Stringer also restated his desire not to have anyone challenge the 27,000 petition signatures Spitzer submitted to the Board of Elections office last night in order to appear on the ballot, well in excess of 3,750 that is required.

"I do not believe the petitions should be challenged. So, what I want to say to you is I am ready for the fight," Stringer said. He added, "As I said last night very clearly that I have never challenged petitions for an opponent who would run against me. Wasn't going to start now. I am not afraid of this fight. Bring it on," and "I'm not someone who challenges petitions. I never have."

When pressed by a Newsday reporter if anyone would challenge Spitzer's petitions on Stringer's behalf, directly or indirectly, Stringer said no.

"I am saying to any Stringer supporter who wants to go to the Board of Elections to take a look at his petitions, don't waste your time," he said. "You shouldn't do it. We must have this race. You cannot run for comptroller in the city of New York without a robust primary challenge."

Colby Hamilton of DNAinfo asked Stringer if he thinks Spitzer is being disingenuous in positioning himself as an outsider.

"Someone should ask Tom Suozzi how much institutional support Spitzer had," said Stringer, referring to Spitzer's primary opponent in 2006, when the incumbent attorney general had the backing of nearly the entire Democratic establishment. "This is ridiculous. He is in boss fantasy land."

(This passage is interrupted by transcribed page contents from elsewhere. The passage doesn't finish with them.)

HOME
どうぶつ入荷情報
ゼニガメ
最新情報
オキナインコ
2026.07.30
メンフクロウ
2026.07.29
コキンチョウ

Stringer has been the more aggressive of the two candidates in his public statements since Spitzer announced his candidacy, lacing his better known rival for not participating in the campaign finance system and for his emotional interview on MSNBC and at times sounding like he was taking his cues from old-school pro-wrestling heels, telling him to "bring it on."

"You have a right to run. I want you to run," Stringer said today.

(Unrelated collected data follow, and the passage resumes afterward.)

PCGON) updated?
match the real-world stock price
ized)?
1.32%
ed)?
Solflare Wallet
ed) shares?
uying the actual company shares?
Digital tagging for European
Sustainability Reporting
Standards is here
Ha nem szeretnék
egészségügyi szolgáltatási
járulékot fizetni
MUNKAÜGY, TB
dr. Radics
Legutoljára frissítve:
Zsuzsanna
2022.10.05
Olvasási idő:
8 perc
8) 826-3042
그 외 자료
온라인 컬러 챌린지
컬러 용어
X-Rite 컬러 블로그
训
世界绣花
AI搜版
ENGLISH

I asked if his professed openness to a primary challenger conflicted at all with the fact that two other candidates for the Democratic comptroller nomination were forced out of the race when Stringer opted not to run for mayor in November.

Stringer denied he or his allies pressured anyone to drop out.

"Nobody was pressured. Go call Dan Garodnick and ask if he was pressured. This is ridiculous," Stringer said, referring to one of the candidates. NY1's Josh Robin followed up and asked if Stringer, or any of his surrogates, including Rep. Jerry Nadler, "pressured Domenic Recchia to get out of the race?"

"Not at all. Not at all," Stringer said.

Also, a local reporter asked Stringer about "the coveted Lena Dunham endorsement." Dunham, the writer and actor behind Girls is a long-time friend of Stringer's spokeswoman, Audrey Gelman. Dunham endorsed Stringer, via Twitter, yesterday.

"It's a very important endorsement because she is a very thoughtful artist. She is a New York kid. When the New York people become successful, I'm proud to have that endorsement." When asked if he met Dunham, Stringer said, "Oh yeah. She's very cool."

Later, before leaving, I asked Stringer about a report that Senator Chuck Schumer called the White House to nominate New York Police Commissioner Ray Kelly to replace Janet Napolitano, who announced today she is leaving her post as Secretary of Homeland Security.

Stringer told me he supported Kelly for the position, although he strongly disagrees with the NYPD's stop-and-frisk policy.